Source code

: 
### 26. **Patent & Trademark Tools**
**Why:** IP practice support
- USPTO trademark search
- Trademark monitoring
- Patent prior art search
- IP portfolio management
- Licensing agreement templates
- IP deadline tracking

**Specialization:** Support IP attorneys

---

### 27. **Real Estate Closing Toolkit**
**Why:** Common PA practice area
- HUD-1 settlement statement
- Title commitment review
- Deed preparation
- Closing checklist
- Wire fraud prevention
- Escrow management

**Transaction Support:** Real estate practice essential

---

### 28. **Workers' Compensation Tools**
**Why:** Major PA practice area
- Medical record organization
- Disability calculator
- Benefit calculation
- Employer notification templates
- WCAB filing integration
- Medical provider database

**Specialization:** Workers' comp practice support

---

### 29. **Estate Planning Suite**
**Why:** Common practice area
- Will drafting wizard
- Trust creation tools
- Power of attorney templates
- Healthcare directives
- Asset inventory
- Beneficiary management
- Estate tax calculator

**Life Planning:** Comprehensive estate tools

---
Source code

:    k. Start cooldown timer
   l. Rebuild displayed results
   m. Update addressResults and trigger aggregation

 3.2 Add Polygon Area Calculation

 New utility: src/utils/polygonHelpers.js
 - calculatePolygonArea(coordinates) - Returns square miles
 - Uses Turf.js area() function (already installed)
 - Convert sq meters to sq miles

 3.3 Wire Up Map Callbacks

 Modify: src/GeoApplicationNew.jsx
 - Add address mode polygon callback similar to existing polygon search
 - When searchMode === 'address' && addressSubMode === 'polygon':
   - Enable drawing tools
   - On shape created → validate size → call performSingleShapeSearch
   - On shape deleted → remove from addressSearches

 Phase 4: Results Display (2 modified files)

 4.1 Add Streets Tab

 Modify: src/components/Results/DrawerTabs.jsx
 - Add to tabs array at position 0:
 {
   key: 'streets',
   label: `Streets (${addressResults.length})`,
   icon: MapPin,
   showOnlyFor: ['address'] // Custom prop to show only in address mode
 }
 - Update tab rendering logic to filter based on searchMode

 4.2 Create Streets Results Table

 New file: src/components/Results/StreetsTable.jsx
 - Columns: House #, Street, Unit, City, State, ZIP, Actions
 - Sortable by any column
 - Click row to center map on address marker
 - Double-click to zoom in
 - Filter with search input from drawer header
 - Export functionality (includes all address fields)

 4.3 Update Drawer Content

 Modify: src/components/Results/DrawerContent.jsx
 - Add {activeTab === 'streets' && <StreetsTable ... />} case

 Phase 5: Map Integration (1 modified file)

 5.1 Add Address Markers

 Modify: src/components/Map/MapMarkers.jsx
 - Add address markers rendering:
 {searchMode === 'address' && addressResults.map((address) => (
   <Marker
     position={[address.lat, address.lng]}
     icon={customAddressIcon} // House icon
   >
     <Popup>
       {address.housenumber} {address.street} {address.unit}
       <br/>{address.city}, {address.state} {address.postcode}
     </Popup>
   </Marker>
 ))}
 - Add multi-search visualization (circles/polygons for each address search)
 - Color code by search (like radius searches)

_What the task asks_:
The full listing above needs to be retyped exactly.

_Response box_:
Source code

: 
### 26. **Patent & Trademark Tools**
**Why:** IP practice support
- USPTO trademark search
- Trademark monitoring
- Patent prior art search
- IP portfolio management
- Licensing agreement templates
- IP deadline tracking

**Specialization:** Support IP attorneys

---

### 27. **Real Estate Closing Toolkit**
**Why:** Common PA practice area
- HUD-1 settlement statement
- Title commitment review
- Deed preparation
- Closing checklist
- Wire fraud prevention
- Escrow management

**Transaction Support:** Real estate practice essential

---

### 28. **Workers' Compensation Tools**
**Why:** Major PA practice area
- Medical record organization
- Disability calculator
- Benefit calculation
- Employer notification templates
- WCAB filing integration
- Medical provider database

**Specialization:** Workers' comp practice support

---

### 29. **Estate Planning Suite**
**Why:** Common practice area
- Will drafting wizard
- Trust creation tools
- Power of attorney templates
- Healthcare directives
- Asset inventory
- Beneficiary management
- Estate tax calculator

**Life Planning:** Comprehensive estate tools

---
Source code

:    k. Start cooldown timer
   l. Rebuild displayed results
   m. Update addressResults and trigger aggregation

 3.2 Add Polygon Area Calculation

 New utility: src/utils/polygonHelpers.js
 - calculatePolygonArea(coordinates) - Returns square miles
 - Uses Turf.js area() function (already installed)
 - Convert sq meters to sq miles

 3.3 Wire Up Map Callbacks

 Modify: src/GeoApplicationNew.jsx
 - Add address mode polygon callback similar to existing polygon search
 - When searchMode === 'address' && addressSubMode === 'polygon':
   - Enable drawing tools
   - On shape created → validate size → call performSingleShapeSearch
   - On shape deleted → remove from addressSearches

 Phase 4: Results Display (2 modified files)

 4.1 Add Streets Tab

 Modify: src/components/Results/DrawerTabs.jsx
 - Add to tabs array at position 0:
 {
   key: 'streets',
   label: `Streets (${addressResults.length})`,
   icon: MapPin,
   showOnlyFor: ['address'] // Custom prop to show only in address mode
 }
 - Update tab rendering logic to filter based on searchMode

 4.2 Create Streets Results Table

 New file: src/components/Results/StreetsTable.jsx
 - Columns: House #, Street, Unit, City, State, ZIP, Actions
 - Sortable by any column
 - Click row to center map on address marker
 - Double-click to zoom in
 - Filter with search input from drawer header
 - Export functionality (includes all address fields)

 4.3 Update Drawer Content

 Modify: src/components/Results/DrawerContent.jsx
 - Add {activeTab === 'streets' && <StreetsTable ... />} case

 Phase 5: Map Integration (1 modified file)

 5.1 Add Address Markers

 Modify: src/components/Map/MapMarkers.jsx
 - Add address markers rendering:
 {searchMode === 'address' && addressResults.map((address) => (
   <Marker
     position={[address.lat, address.lng]}
     icon={customAddressIcon} // House icon
   >
     <Popup>
       {address.housenumber} {address.street} {address.unit}
       <br/>{address.city}, {address.state} {address.postcode}
     </Popup>
   </Marker>
 ))}
 - Add multi-search visualization (circles/polygons for each address search)
 - Color code by search (like radius searches)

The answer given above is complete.